The Florida Supreme Court announced Wednesday that the in-person Bar exams scheduled for later this month are canceled due to the coronavirus pandemic.
Instead, the Florida Board of Bar Examiners will conduct exams online Aug. 18.
The decision came after increasing calls from lawyers, law professors, politicians and students to enact alternatives to the in-person tests. They were to be administered July 28 and 29 in Tampa and Orlando.
Amid a rising number of COVID-19 cases in Florida, worries grew over the wisdom of gathering thousands together in the same spaces for tests that take as long as six hours over two days.
“I’m ecstatic. I’m so relieved,” said Cathren Page, a law professor at Barry University in Miami Shores, who was an early voice in the call to postpone the exams. “I’ve worked with so many of these Bar takers, I’ve seen how much grit they have. It was just crushing me that they were having to choose between their lives and their careers.”
Several other states have also postponed their exams or switched to an online format. A few have allowed an alternative known as diploma privilege, which allows law school graduates to bypass the exam.
But in Florida, it’s pass the exam or bust.
The Board of Bar Examiners had planned a number of precautions for the in-person exams, including social distancing at test locations and mask requirements and temperature checks for test-takers.
State representatives Carlos Guillermo Smith and Anna Eskamani, both Orlando Democrats, sent a letter this week to the state’s Supreme Court justices and the Board of Bar Examiners, urging them to consider other options for the exams. The legislators said they had received several complaints from constituents and law school students about plans to hold the exams in-person. They noted that many applicants would have to travel long distances, some from out of state, and stay in hotels overnight.
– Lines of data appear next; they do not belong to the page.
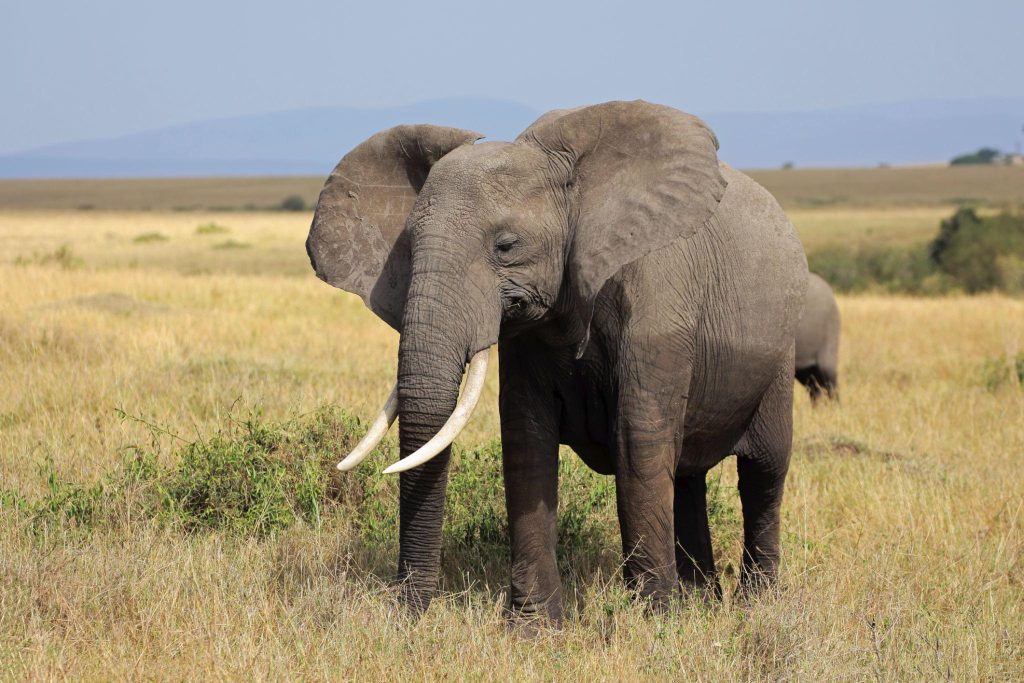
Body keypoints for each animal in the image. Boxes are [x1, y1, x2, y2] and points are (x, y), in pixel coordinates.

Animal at [306, 100, 808, 624]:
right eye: (407, 249)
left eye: (506, 246)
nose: (407, 612)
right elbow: (527, 441)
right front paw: (535, 627)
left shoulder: (658, 305)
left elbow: (638, 441)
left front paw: (655, 624)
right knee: (689, 477)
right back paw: (702, 602)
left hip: (780, 351)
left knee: (764, 472)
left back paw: (757, 607)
Smith praised the postponement Wednesday on Facebook, noting that he had heard from Florida Supreme Court Justice Alan Lawson and said he shared their concerns.
Johnny Carver, a recent graduate of the University of Miami School of Law, was outspoken in his support for exam alternatives. He is immuno-compromised and recently underwent surgery in the midst of studying for the exams.
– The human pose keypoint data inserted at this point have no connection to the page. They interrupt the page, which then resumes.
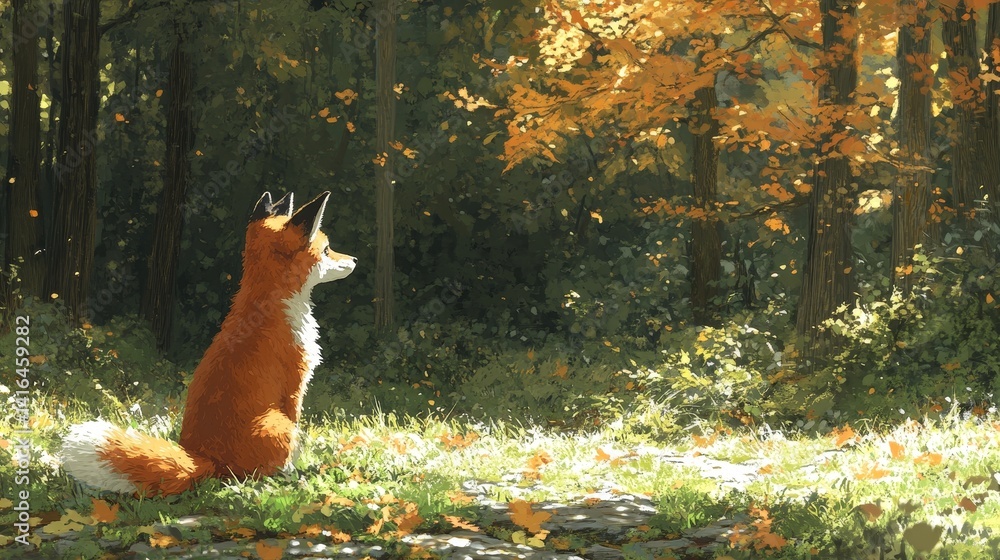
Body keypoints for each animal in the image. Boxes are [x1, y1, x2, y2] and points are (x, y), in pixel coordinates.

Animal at [60, 191, 356, 496]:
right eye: (327, 250)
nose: (355, 259)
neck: (268, 305)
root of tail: (205, 460)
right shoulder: (296, 382)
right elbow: (297, 423)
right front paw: (300, 471)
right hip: (277, 426)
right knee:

“I could not be happier with that decision,” he said, “because it eliminates the physical danger of disabled and immuno-compromised students taking the test in person.”
But Carver, who said he supports a diploma privilege, said he has heard from other test takers who have a lot of questions.
Wednesday’s announcement said that the General Bar Examination will consist of 100 multiple choice questions and three essay questions that may cover any subject traditionally tested on the general Bar exam. Applicants will not have to take the Multistate Bar Exam to establish technical competence.
Carver said he spent his studying efforts preparing mostly for that portion, but it’s unclear if the same material will be part of the online exam.
“This news would have been welcome in May, as I’ve now spent months agonizing in stressful uncertainty,” said Charles Fink, a law student at the University of Florida. “And the solution they’ve presented does raise some new issues, but the important thing is we won’t have a COVID convention in the two fastest growing hot spots in the country. I am thrilled and thankful I won’t have to make any choices balancing my life and health with my career in order to timely take a test.”
Those taking the online exam in August must have access to the necessary technology, including a computer with a webcam and internet access. The Board will also require applicants to use software from its vendor, ILG, to take the exam.
The Board also extended the deadline to July 10 to request testing accommodations under the Americans with Disabilities Act.
Further information about the exams is available at floridabarexam.org.